Spiegel sind nicht immer plan (oder glatt), es gibt auch Hohlspiegel und Wölbspiegel, also Spiegel mit gekrümmten Oberflächen, die für spezielle Abbildungen (z. B. auf Leuchttürmen oder im Autoscheinwerfer) benutzt werden. Und auch eine optische Linse, egal ob für ein Mikroskop oder eine Brille, erfüllt im Allgemeinen nur dann ihren Zweck, wenn die Oberfläche gekrümmt ist. Die Stärke der Krümmung kann natürlich sowohl für Spiegel als auch Linsen unterschiedlich sein, manche sind stark gekrümmt, manche eher unmerklich. Trotzdem lassen sich zwei grundlegende Arten von Krümmungen unterscheiden:

  • Bei Hohlspiegeln geht die Krümmung in die Tiefe. Man könnte etwas in den Spiegel hineinlegen oder -schütten. Auch Linsen dieser Art gibt es, man könnte die Linse hinlegen und Wasser hineinkippen. Diese Krümmungsart, die nach innen geht, wird konkav genannt. Der Autoscheinwerfer ist das beste Beispiel für einen konkaven Spiegel und natürlich jede Sat-Antenne (auch wenn es hier kein Spiegel ist).
  • Bei Wölbspiegeln geht die Krümmung nach außen, eben gewölbt. Wollte man in solch einen Spiegel etwas hineinkippen, dann liefe es außen herunter. Viele Brillengläser haben eine konvexe Linse. Das beste Beispiel für einen konvexen Spiegel finden Sie an einem Weihnachtsbaum, nämlich die Weihnachtskugeln. 
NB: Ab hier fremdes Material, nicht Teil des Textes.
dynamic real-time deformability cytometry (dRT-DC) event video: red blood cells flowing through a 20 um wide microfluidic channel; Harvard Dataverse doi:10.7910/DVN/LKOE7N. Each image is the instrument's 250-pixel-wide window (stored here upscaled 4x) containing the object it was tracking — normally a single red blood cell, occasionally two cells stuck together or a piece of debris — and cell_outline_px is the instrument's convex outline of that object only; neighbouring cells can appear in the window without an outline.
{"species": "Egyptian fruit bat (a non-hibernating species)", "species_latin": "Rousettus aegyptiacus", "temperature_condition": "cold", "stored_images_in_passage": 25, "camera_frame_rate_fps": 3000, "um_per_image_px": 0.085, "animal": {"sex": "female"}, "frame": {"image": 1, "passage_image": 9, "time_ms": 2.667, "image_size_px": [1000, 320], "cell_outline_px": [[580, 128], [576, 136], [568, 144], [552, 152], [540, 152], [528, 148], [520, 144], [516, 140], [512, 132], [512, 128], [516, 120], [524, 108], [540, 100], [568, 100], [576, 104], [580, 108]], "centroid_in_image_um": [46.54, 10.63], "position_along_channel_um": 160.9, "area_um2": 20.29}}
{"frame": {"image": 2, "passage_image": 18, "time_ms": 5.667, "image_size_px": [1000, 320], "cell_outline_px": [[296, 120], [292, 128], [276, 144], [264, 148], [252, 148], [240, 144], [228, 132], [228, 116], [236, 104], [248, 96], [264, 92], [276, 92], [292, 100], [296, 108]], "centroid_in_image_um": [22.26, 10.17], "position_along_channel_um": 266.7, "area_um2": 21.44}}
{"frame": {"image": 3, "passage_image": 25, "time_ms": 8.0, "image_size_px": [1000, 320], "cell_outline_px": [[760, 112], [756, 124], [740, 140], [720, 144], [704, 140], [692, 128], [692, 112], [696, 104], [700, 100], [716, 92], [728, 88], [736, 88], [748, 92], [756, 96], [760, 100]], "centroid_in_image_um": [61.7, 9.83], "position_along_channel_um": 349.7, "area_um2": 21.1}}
  • Bei Linsen ist oft auch von "plankonvex" oder "plankonkav" die Rede. Dabei ist die eine Linsenseite eben, also plan, die andere konvex bzw. konkav. Linsen müssen ja nicht auf beiden Seiten gleich aussehen.
  • Aber wie kann man sich das merken? Die beiden Begriffe sind tatsächlich sehr ähnlich und daher leicht zu verwechseln. Ein kleines Eselsbrückchen ist der Buchstabe "v" bei "konkav". Er gibt die Krümmung vor, die der Spiegel oder die Linse annimmt, nämlich nach innen, so wie sich der Buchstabe nach unten und nach innen verjüngt. 
  • Auch in der Mathematik ist bei Funktionen und Kurven oft von "konkav" und "konvex" die Rede. Auch hier sind natürlich die Krümmungen der Kurven gemeint, also nach innen weisend (konkav) bzw. nach außen gekrümmt (konvex). Konvexe Kurven haben selbstredend keine Einbuchtungen.